Let $G$ be a simple graph with incidence matrix $M$.
a) Show that the adjacency matrix of its line graph $L(G)$ is $M^t M − 2I$, where $I$ is the $m × m$ identity matrix.
b) Using the fact that $M^t M$ is positive-semidefinite, deduce that:
$\hspace{1cm}$i) each eigenvalue of $L(G)$ is at least $−2$,
$\hspace{1cm}$ii) if the rank of $M$ is less than $m$, then $−2$ is an eigenvalue of $L(G)$.
I could prove part a but could not prove part b. Please help me with it. Thank you.
First, let's observe that $M^tM$ is positive semidefinite. This means that it has only non-negative eigenvalues. So, let's find the eigenvalues for $M^tM-2I_m$. $$\vert (M^tM-2I_m)-\lambda I_m \vert=0$$ $$\vert M^tM-(\lambda+2)I_m \vert=0$$ Because we know that $M^tM$ has non-negative eigenvalues, $$(\lambda+2)\geq0$$ $$\lambda\geq-2$$ And there's point (i).
Point (ii) is a little more difficult.
First, it's very easy to see, by the IMT, that if $rank(M^tM)<m$, then $M^tM$ must have the eigenvalue $0$. Additionally, by the same argument above, we can show that this also implies $M^tM-2I_m$ must have the eigenvalue $-2$. Now, I'm not certain that notation $^t$ means transpose (I've always seen $^T$), but if it does, we can show that $rank(M)<m$ implies that $rank(M^tM)<m$.

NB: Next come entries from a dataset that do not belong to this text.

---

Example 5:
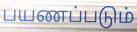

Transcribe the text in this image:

பயணப்படும்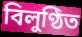
বিলুণ্ঠিত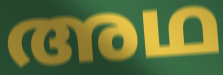
അഥ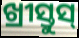
ଖ୍ରୀସ୍ତୁସ୍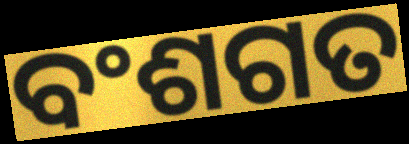
ବଂଶଗତ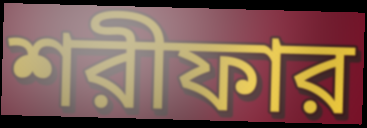
শরীফারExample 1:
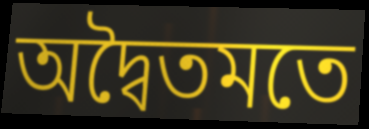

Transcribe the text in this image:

অদ্বৈতমতে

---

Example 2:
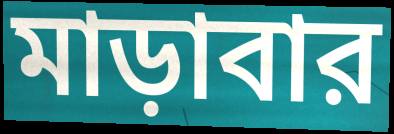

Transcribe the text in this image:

মাড়াবার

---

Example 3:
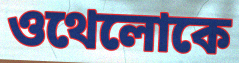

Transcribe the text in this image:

ওথেলোকে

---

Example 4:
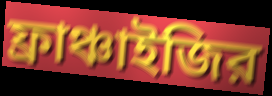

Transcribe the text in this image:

ফ্রাঞ্চাইজির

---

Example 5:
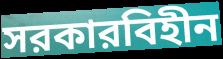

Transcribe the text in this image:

সরকারবিহীন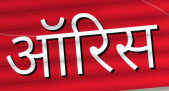
ऑरिस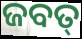
ଜବତ୍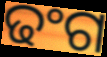
ଢଂଗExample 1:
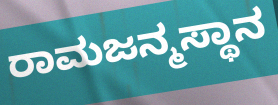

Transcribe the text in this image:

ರಾಮಜನ್ಮಸ್ಥಾನ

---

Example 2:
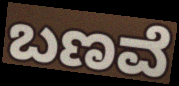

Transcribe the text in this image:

ಬಣವೆ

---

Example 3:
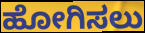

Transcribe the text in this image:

ಹೋಗಿಸಲು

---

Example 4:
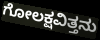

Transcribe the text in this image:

ಗೋಲಕ್ಷವಿತ್ತನು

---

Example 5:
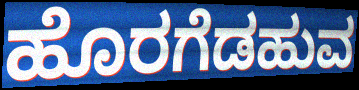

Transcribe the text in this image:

ಹೊರಗೆಡಹುವ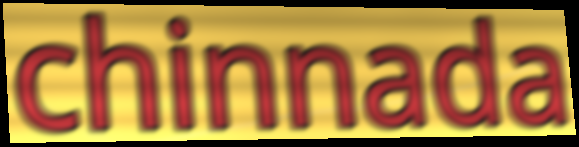
chinnadaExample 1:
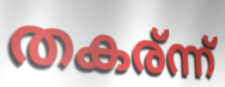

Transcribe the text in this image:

തകര്ന്ന്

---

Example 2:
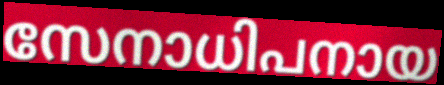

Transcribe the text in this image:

സേനാധിപനായ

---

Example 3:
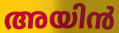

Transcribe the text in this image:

അയിൻ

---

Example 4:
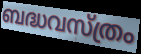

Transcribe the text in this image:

ബദ്ധവസ്ത്രം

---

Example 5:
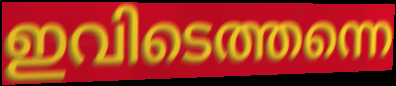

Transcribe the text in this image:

ഇവിടെത്തന്നെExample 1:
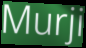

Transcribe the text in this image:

Murji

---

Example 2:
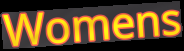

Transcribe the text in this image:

Womens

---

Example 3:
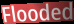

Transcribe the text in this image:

Flooded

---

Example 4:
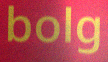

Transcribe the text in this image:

bolg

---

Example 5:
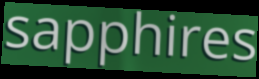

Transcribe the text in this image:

sapphires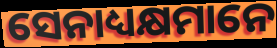
ସେନାଧ୍ୟକ୍ଷମାନେ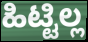
ಹಿಟ್ಟಿಲ್ಲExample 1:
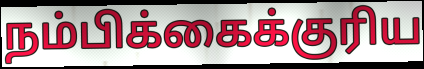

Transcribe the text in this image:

நம்பிக்கைக்குரிய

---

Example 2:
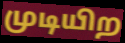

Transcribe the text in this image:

முடியிற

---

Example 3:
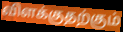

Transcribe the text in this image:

விளக்குதற்கும்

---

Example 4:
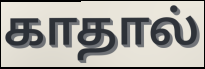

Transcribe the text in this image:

காதால்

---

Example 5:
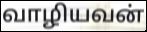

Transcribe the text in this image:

வாழியவன்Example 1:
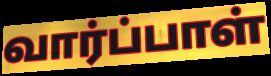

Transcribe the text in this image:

வார்ப்பாள்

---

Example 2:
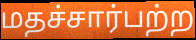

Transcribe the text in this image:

மதச்சார்பற்ற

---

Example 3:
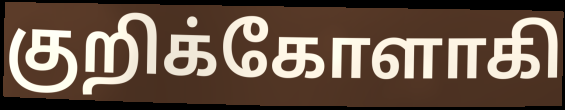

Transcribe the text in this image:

குறிக்கோளாகி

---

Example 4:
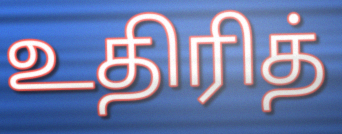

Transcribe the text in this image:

உதிரித்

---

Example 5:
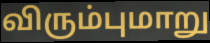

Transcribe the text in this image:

விரும்புமாறுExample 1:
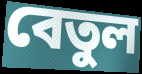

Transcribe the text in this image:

বেতুল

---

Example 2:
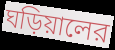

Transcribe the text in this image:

ঘড়িয়ালের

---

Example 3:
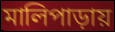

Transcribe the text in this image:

মালিপাড়ায়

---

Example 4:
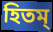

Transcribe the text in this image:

হিতম্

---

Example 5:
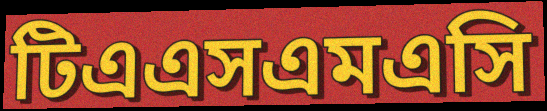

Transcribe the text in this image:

টিএএসএমএসি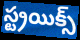
స్ట్రయిక్స్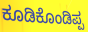
ಕೂಡಿಕೊಂಡಿಪ್ಪ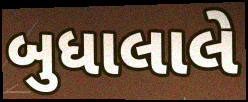
બુધાલાલે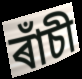
ৰাঁচীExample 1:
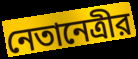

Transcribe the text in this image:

নেতানেত্রীর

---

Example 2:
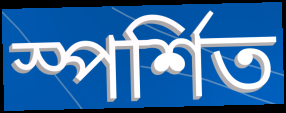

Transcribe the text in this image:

স্পর্শিত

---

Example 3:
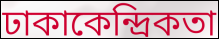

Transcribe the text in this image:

ঢাকাকেন্দ্রিকতা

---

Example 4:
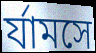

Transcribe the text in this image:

র্যামসে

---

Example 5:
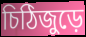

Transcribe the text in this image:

চিঠিজুড়েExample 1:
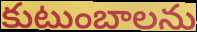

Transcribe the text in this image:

కుటుంబాలను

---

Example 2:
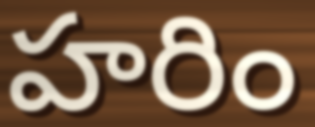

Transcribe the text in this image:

హరిం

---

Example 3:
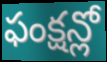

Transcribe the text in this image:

ఫంక్షన్లో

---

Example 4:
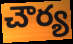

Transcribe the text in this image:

చౌర్య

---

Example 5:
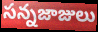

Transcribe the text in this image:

సన్నజాజులు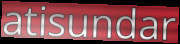
atisundarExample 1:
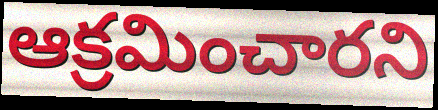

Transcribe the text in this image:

ఆక్రమించారని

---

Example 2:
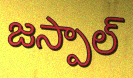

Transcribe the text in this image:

జస్పాల్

This requires two very cool facts. First, column rank is equal to row rank: $rank(M)=rank(M^T)$, and rank cannot be increased by multiplication: $rank(AB)\leq min(rank(A),rank(B))$. $$rank(M^tM)\leq min(rank(M^t),rank(M))$$ $$rank(M^tM)\leq min(rank(M),rank(M))$$ $$rank(M^tM)\leq rank(M)$$ $$rank(M^tM)\leq rank(M)<m$$ $$rank(M^tM)<m$$ In summary, $rank(M)<m$ implies that $rank(M^tM)<m$ which implies that $M^tM$ has an eigenvalue $0$ which implies that $M^tM-2I_m$ has an eigenvalue $-2$.